| What is required |
Reproduce every line of the listing below without any changes, keeping the original order and spelling.

****************************************

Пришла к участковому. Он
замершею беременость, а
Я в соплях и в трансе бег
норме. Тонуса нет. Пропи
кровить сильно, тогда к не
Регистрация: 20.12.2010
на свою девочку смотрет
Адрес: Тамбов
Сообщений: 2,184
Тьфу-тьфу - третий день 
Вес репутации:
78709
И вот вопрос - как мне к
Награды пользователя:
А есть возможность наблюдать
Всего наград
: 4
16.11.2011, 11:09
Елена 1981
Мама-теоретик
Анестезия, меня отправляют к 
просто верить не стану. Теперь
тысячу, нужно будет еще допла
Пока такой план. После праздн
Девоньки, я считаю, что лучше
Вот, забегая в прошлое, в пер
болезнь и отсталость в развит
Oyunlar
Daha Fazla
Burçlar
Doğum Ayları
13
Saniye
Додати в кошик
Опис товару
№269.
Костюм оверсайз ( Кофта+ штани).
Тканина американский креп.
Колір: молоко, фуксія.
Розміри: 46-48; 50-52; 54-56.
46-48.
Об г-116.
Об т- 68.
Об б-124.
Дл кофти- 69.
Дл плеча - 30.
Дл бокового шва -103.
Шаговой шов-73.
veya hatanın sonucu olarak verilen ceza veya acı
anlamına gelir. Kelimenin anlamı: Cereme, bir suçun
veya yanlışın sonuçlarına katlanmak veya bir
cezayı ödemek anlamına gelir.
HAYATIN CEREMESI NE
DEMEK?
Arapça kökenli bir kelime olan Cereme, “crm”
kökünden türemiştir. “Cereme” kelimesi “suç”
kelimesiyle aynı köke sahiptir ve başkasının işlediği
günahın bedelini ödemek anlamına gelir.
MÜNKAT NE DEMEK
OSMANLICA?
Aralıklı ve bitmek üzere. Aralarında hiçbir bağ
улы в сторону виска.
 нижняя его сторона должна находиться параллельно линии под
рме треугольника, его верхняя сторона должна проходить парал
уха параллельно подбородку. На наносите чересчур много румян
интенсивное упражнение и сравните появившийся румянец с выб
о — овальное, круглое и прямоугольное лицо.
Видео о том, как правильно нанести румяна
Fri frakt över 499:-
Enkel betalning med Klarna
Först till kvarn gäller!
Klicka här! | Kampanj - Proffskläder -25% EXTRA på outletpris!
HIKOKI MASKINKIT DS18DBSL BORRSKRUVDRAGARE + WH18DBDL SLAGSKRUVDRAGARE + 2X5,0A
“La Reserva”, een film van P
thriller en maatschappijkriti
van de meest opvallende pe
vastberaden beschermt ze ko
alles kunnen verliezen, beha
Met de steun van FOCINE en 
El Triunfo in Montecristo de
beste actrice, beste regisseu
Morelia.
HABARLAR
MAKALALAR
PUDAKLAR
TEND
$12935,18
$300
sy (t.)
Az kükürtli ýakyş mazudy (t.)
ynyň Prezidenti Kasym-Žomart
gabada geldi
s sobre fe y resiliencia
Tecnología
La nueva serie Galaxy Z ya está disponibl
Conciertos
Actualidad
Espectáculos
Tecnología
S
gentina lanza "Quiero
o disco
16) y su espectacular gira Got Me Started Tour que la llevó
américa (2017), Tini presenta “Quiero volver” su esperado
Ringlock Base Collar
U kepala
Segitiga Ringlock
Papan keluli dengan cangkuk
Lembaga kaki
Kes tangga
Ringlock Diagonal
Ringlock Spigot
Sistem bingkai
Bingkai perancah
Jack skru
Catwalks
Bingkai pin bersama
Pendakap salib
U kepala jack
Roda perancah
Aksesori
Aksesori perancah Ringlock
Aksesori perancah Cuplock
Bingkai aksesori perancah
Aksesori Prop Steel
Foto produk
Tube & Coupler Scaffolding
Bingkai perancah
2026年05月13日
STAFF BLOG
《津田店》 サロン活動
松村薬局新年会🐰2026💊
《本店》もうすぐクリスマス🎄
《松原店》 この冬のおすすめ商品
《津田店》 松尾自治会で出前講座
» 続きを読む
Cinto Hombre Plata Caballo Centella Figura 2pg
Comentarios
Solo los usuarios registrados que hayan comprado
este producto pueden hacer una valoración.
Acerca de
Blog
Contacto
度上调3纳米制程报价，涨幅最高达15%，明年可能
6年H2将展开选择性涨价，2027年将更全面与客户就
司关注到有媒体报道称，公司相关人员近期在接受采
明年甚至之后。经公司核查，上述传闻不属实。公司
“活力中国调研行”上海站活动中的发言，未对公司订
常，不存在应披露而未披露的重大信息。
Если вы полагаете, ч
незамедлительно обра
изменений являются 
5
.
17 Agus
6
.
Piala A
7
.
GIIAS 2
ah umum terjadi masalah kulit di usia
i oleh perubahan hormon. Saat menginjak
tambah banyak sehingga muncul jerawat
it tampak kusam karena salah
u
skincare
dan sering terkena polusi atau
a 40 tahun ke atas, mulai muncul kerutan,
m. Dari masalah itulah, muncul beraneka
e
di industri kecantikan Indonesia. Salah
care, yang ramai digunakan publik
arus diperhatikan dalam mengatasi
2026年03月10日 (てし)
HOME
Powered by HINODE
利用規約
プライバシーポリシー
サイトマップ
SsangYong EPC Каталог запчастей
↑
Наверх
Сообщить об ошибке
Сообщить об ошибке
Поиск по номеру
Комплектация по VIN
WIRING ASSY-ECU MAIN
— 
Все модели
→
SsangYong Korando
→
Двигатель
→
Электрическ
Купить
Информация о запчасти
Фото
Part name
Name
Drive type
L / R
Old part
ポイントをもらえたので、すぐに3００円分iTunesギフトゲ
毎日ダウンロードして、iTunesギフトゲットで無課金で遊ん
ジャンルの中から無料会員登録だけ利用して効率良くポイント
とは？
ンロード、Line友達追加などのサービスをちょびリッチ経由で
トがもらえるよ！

****************************************

| Task output |
Пришла к участковому. Он
замершею беременость, а
Я в соплях и в трансе бег
норме. Тонуса нет. Пропи
кровить сильно, тогда к не
Регистрация: 20.12.2010
на свою девочку смотрет
Адрес: Тамбов
Сообщений: 2,184
Тьфу-тьфу - третий день 
Вес репутации:
78709
И вот вопрос - как мне к
Награды пользователя:
А есть возможность наблюдать
Всего наград
: 4
16.11.2011, 11:09
Елена 1981
Мама-теоретик
Анестезия, меня отправляют к 
просто верить не стану. Теперь
тысячу, нужно будет еще допла
Пока такой план. После праздн
Девоньки, я считаю, что лучше
Вот, забегая в прошлое, в пер
болезнь и отсталость в развит
Oyunlar
Daha Fazla
Burçlar
Doğum Ayları
13
Saniye
Додати в кошик
Опис товару
№269.
Костюм оверсайз ( Кофта+ штани).
Тканина американский креп.
Колір: молоко, фуксія.
Розміри: 46-48; 50-52; 54-56.
46-48.
Об г-116.
Об т- 68.
Об б-124.
Дл кофти- 69.
Дл плеча - 30.
Дл бокового шва -103.
Шаговой шов-73.
veya hatanın sonucu olarak verilen ceza veya acı
anlamına gelir. Kelimenin anlamı: Cereme, bir suçun
veya yanlışın sonuçlarına katlanmak veya bir
cezayı ödemek anlamına gelir.
HAYATIN CEREMESI NE
DEMEK?
Arapça kökenli bir kelime olan Cereme, “crm”
kökünden türemiştir. “Cereme” kelimesi “suç”
kelimesiyle aynı köke sahiptir ve başkasının işlediği
günahın bedelini ödemek anlamına gelir.
MÜNKAT NE DEMEK
OSMANLICA?
Aralıklı ve bitmek üzere. Aralarında hiçbir bağ
улы в сторону виска.
 нижняя его сторона должна находиться параллельно линии под
рме треугольника, его верхняя сторона должна проходить парал
уха параллельно подбородку. На наносите чересчур много румян
интенсивное упражнение и сравните появившийся румянец с выб
о — овальное, круглое и прямоугольное лицо.
Видео о том, как правильно нанести румяна
Fri frakt över 499:-
Enkel betalning med Klarna
Först till kvarn gäller!
Klicka här! | Kampanj - Proffskläder -25% EXTRA på outletpris!
HIKOKI MASKINKIT DS18DBSL BORRSKRUVDRAGARE + WH18DBDL SLAGSKRUVDRAGARE + 2X5,0A
“La Reserva”, een film van P
thriller en maatschappijkriti
van de meest opvallende pe
vastberaden beschermt ze ko
alles kunnen verliezen, beha
Met de steun van FOCINE en 
El Triunfo in Montecristo de
beste actrice, beste regisseu
Morelia.
HABARLAR
MAKALALAR
PUDAKLAR
TEND
$12935,18
$300
sy (t.)
Az kükürtli ýakyş mazudy (t.)
ynyň Prezidenti Kasym-Žomart
gabada geldi
s sobre fe y resiliencia
Tecnología
La nueva serie Galaxy Z ya está disponibl
Conciertos
Actualidad
Espectáculos
Tecnología
S
gentina lanza "Quiero
o disco
16) y su espectacular gira Got Me Started Tour que la llevó
américa (2017), Tini presenta “Quiero volver” su esperado
Ringlock Base Collar
U kepala
Segitiga Ringlock
Papan keluli dengan cangkuk
Lembaga kaki
Kes tangga
Ringlock Diagonal
Ringlock Spigot
Sistem bingkai
Bingkai perancah
Jack skru
Catwalks
Bingkai pin bersama
Pendakap salib
U kepala jack
Roda perancah
Aksesori
Aksesori perancah Ringlock
Aksesori perancah Cuplock
Bingkai aksesori perancah
Aksesori Prop Steel
Foto produk
Tube & Coupler Scaffolding
Bingkai perancah
2026年05月13日
STAFF BLOG
《津田店》 サロン活動
松村薬局新年会🐰2026💊
《本店》もうすぐクリスマス🎄
《松原店》 この冬のおすすめ商品
《津田店》 松尾自治会で出前講座
» 続きを読む
Cinto Hombre Plata Caballo Centella Figura 2pg
Comentarios
Solo los usuarios registrados que hayan comprado
este producto pueden hacer una valoración.
Acerca de
Blog
Contacto
度上调3纳米制程报价，涨幅最高达15%，明年可能
6年H2将展开选择性涨价，2027年将更全面与客户就
司关注到有媒体报道称，公司相关人员近期在接受采
明年甚至之后。经公司核查，上述传闻不属实。公司
“活力中国调研行”上海站活动中的发言，未对公司订
常，不存在应披露而未披露的重大信息。
Если вы полагаете, ч
незамедлительно обра
изменений являются 
5
.
17 Agus
6
.
Piala A
7
.
GIIAS 2
ah umum terjadi masalah kulit di usia
i oleh perubahan hormon. Saat menginjak
tambah banyak sehingga muncul jerawat
it tampak kusam karena salah
u
skincare
dan sering terkena polusi atau
a 40 tahun ke atas, mulai muncul kerutan,
m. Dari masalah itulah, muncul beraneka
e
di industri kecantikan Indonesia. Salah
care, yang ramai digunakan publik
arus diperhatikan dalam mengatasi
2026年03月10日 (てし)
HOME
Powered by HINODE
利用規約
プライバシーポリシー
サイトマップ
SsangYong EPC Каталог запчастей
↑
Наверх
Сообщить об ошибке
Сообщить об ошибке
Поиск по номеру
Комплектация по VIN
WIRING ASSY-ECU MAIN
— 
Все модели
→
SsangYong Korando
→
Двигатель
→
Электрическ
Купить
Информация о запчасти
Фото
Part name
Name
Drive type
L / R
Old part
ポイントをもらえたので、すぐに3００円分iTunesギフトゲ
毎日ダウンロードして、iTunesギフトゲットで無課金で遊ん
ジャンルの中から無料会員登録だけ利用して効率良くポイント
とは？
ンロード、Line友達追加などのサービスをちょびリッチ経由で
トがもらえるよ！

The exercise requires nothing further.